One can extend the basis by additional functions, implemented are variants. B1 includes a constant, B2 two linear functions

B1: \(\phi_1 \dots \phi_n, c\)
B2: \(\phi_1 \dots \phi_n, \max(1-x, 0), \max(x, 0)\)

To compute mu, use

mu = pickup_mu!(fe_mu(y,L, 0))
mu = fe_muB1(mu, y);

or

mu = pickup_mu!(fe_mu(y,L, 0))
mu = fe_muB2(mu, y);

Reference¶

Functions taking y` without parameter [a,b] expect ``y to be shifted into the intervall [0,1].

NonparBayes.pickup_mu!(mu)¶: computes mu from mu’

NonparBayes.drop_mu!(mu)¶: Computes mu’ from mu.

NonparBayes.pickup_Sigma!(Sigma)¶: Transforms Sigma’ into Sigma.

NonparBayes.drop_Sigma!(Sigma)¶: Transforms Sigma into Sigma’.

NonparBayes.fe_mu(y, L, K)¶: Computes mu’ from the observations y using 2^L-1 basis elements and returns a vector with K trailing zeros (in case one ones to customize the basis.

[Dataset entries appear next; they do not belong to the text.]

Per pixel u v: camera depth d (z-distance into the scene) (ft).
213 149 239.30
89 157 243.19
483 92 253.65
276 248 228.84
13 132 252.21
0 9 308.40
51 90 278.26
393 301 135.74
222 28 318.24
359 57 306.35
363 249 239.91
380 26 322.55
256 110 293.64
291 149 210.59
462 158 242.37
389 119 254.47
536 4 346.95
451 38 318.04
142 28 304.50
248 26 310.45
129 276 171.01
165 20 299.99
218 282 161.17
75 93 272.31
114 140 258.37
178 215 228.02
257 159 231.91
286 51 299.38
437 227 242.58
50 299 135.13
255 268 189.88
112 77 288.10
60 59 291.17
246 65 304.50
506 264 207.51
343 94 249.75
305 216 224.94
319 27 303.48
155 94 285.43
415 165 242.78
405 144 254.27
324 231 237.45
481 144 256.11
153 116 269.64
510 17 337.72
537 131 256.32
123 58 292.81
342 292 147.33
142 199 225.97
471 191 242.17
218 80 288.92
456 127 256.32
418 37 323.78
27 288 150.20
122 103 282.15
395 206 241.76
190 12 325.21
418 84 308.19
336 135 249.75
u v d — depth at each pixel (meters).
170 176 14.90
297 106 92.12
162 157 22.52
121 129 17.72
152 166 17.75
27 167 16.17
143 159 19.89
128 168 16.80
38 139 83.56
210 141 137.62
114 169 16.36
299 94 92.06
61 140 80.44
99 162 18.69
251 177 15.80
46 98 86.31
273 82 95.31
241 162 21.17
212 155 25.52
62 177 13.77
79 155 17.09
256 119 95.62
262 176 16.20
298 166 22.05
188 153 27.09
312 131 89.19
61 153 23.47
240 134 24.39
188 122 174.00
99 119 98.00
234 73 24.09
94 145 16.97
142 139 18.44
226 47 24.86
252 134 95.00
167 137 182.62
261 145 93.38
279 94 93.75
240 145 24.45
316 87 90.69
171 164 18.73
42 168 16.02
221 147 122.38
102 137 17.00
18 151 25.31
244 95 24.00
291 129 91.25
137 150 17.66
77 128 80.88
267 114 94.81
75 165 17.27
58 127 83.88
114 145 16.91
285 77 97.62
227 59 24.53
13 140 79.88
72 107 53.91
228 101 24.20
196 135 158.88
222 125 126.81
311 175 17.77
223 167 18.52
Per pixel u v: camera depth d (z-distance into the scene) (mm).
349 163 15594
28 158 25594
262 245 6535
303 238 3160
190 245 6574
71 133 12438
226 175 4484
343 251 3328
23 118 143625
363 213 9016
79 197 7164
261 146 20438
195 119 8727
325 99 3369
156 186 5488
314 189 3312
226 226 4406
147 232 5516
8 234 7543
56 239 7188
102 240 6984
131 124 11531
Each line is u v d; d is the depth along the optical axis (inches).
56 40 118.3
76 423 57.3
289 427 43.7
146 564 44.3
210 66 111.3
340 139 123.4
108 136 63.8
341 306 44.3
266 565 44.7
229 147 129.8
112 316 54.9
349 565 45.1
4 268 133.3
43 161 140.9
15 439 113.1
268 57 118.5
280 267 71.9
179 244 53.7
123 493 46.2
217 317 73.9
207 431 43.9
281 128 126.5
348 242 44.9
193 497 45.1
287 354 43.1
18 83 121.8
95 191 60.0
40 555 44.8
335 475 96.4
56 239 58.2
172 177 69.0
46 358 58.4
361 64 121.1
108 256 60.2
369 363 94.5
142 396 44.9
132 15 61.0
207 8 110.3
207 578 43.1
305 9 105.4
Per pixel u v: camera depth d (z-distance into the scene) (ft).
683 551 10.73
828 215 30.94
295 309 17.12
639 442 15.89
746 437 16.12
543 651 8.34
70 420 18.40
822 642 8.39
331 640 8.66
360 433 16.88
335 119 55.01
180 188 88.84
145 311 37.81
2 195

NonparBayes.fe_muB1(mu, y)¶: Append \(\mu_{n+1} = \int_0^T \phi_{n+1} d x_t\) with \(\phi_{n+1} = 1\).

NonparBayes.fe_muB2(mu, y)¶: Append \(\mu_{n+1} = \int_0^T \phi_{n+1} d x_t\) with \(\phi_{n+1} = \max(1-x, 0)\) and \(\mu_{n+2} = \int_0^T \phi_{n+2} d x_t\) with \(\phi_{n+2} = \max(x, 0)\)

NonparBayes.fe_Sigma(y, dt, L)¶: Computes the matrix Sigma’ from the observations y uniformly spaced at distance dt using 2^L-1 basis elements.

NonparBayes.bayes_drift(x, dt, a, b, L, xirem, beta, B)¶

Performs estimation of drift on observations x in [a,b] spaced at distance dt using the Schauder basis of level L and level wise coefficients decaying at rate beta. A Brownian motion like prior is obtained for beta= 0.5. The K remaining optional basiselements have variance xirem.

The result is returned as [designp coeff se] where coeff are coefficients of finite elements with maximum at the designpoints designp and standard error se.

Observations outside [a,b] may influence the result through phi_{n+1}, ..., phi_{n+K}

NonparBayes.visualize_posterior(post[, truedrift])¶: Plot 2r*se wide marginal credibility bands, where post is the result of bayes_drift and truedrift the true drift (if known :-) ).